The three-day rollout of new minor league team logos came to an end Thursday evening when the Charlotte Knights kicked off their World Series party at a downtown convention center ballroom—just three blocks from where their new ballpark is being erected—with a surprise announcement: Their longtime logo is getting a makeover.
In the same way that the Triple-A International League franchise has outgrown Knights Stadium—its home for the past 24 years located 20 miles south of Charlotte in Fort Mill, S.C.—the team was also ready for a new look. So, before James Taylor’s creative rendition of the National Anthem, the Knights monopolized the room’s big-screen TVs with a brief, medieval-themed video that introduced a sharp-looking set of logos.
In place of the chess-board Knight that the team has worn for much of the past 24 years, is a primary logo that features a traditional knight’s helmet resting in the center of a gold-colored “C” in the form of a horse’s tail. The team will offer three secondary logos on black hats with gold and white accents. These include a jousting knight on a horse, and a pair of sword-themed images that include a winged-dragon and a stylized letter “K.”
“We were looking for a classic look,” general manager Scott Brown said. “We consider Charlotte a big league city, so we wanted something (that) screams big leagues but also has the flair of minor league fun . . . When walking down the street, we want someone to see the hat and know immediately that this is the Charlotte Knights.”
Brown, who just completed his first season in Charlotte after three years with the Myrtle Beach Pelicans (Carolina League), says designing the logo with the San Diego-based firm Brandiose was a six-month project that included about 10 rounds of versions.
The announcement comes as the Knights put the finishing touches on BB&T Ballpark, the $54 million, 10,000-seat stadium scheduled to open on April 11. It’s already become a hit in the city’s “Uptown” district, as Brown says nearly all of the 17 luxury suites are sold out, as are both levels of club seating and nearly 2,000 field box seats. Brown said the ballpark is roughly 75 percent completed. Construction is scheduled to be finished on Dec. 31 with a February move-in date for the front-office staff.
“We are not having an offseason this year,” Brown said. “Pretty much every day is exciting, exhilarating and exhausting all at the same time. But it will be worth in on April 11.”
The Knights’ unveiling comes one day after the Arkansas Travelers (Texas League) revealed its new logos and two days after the new El Paso franchise introduced Chihuahuas as its new name.
Arkansas began building anticipation for its makeover late last season, when it held a retirement celebration for Shelly, the team’s horse mascot of 17 years. The team further built anticipation for Wednesday’s night unveiling by promoting a “Top Secret” party by hiding golden baseballs around Little Rock and encouraging fans to exchange them for prizes at its unveiling celebration
That carried over to Wednesday evening, when the Travelers introduced their first new logo since adding an alternate one when the team moved into Dickey-Stephens Park in 2007. Before that, general manager Paul Allen isn’t sure when the team last spiced up its image.

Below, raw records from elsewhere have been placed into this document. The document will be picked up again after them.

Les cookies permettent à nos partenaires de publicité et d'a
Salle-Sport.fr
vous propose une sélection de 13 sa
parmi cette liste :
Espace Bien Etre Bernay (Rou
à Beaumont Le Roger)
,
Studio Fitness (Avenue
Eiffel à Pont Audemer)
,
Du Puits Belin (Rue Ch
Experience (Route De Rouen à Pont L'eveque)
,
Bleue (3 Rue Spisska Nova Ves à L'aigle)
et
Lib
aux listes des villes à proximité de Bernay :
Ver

Allen believes the new logo, which features a stallion with a capital A blended into its bridle, will help rekindle excitement in the team that has faded a bit since the opening of the new ballpark.
“This is our eighth year at the new ballpark. The honeymoon period is over,” Allen said, noting that the new design should appeal to old and new fans. “It has to be about the product that we have and not just excitement over the new ballpark.”
“It’s a good, classic look. It keeps with our tradition. It doesn’t throw memories away of teams for fans that have been with us for a long time.”
The introduction of the Chihuahuas in El Paso has certainly drawn the most attention, both positive and negative, this week. The El Paso community has certainly embraced the team—it overwhelmingly voted last fall to tear down city hall and fund the cost of replacing it with a $64 million ballpark. They aren’t as unified behind the new name.
The Pacific Coast League franchise, which spent the past three seasons in Tucson, selected Chihuahuas from a group of five finalists—bypassing names such as Aardvarks, Buckaroos, Desert Gators and Sun Dogs. Not everyone is sure they made the right choice.
An online petition asking team owners to change the name has already garnered over 9,000 signatures. Baseball America’s story about the new name drew over 1,000 “likes” on Facebook and a debate in the comments section about whether Chihuahuas is suitable for a baseball team.
Team president Alan Ledford and general manager Brad Taylor assured fans at the unveiling that the new name will grow on them, especially once they step foot in the new ballpark, and asked for patience.
“I think within the next six to seven months you will see people embracing the brand,” Taylor told the El Paso Times. “When they see all the great events we will host in the new minor major league park here in El Paso, they will see that this is what we are.”
All three logos were designed by Brandiose, the company previously known as Plan B Branding that has become the go-to designers of all things wacky and irreverent for minor league teams. Brandiose is scheduled to have a fourth logo introduced on Monday—team TBA.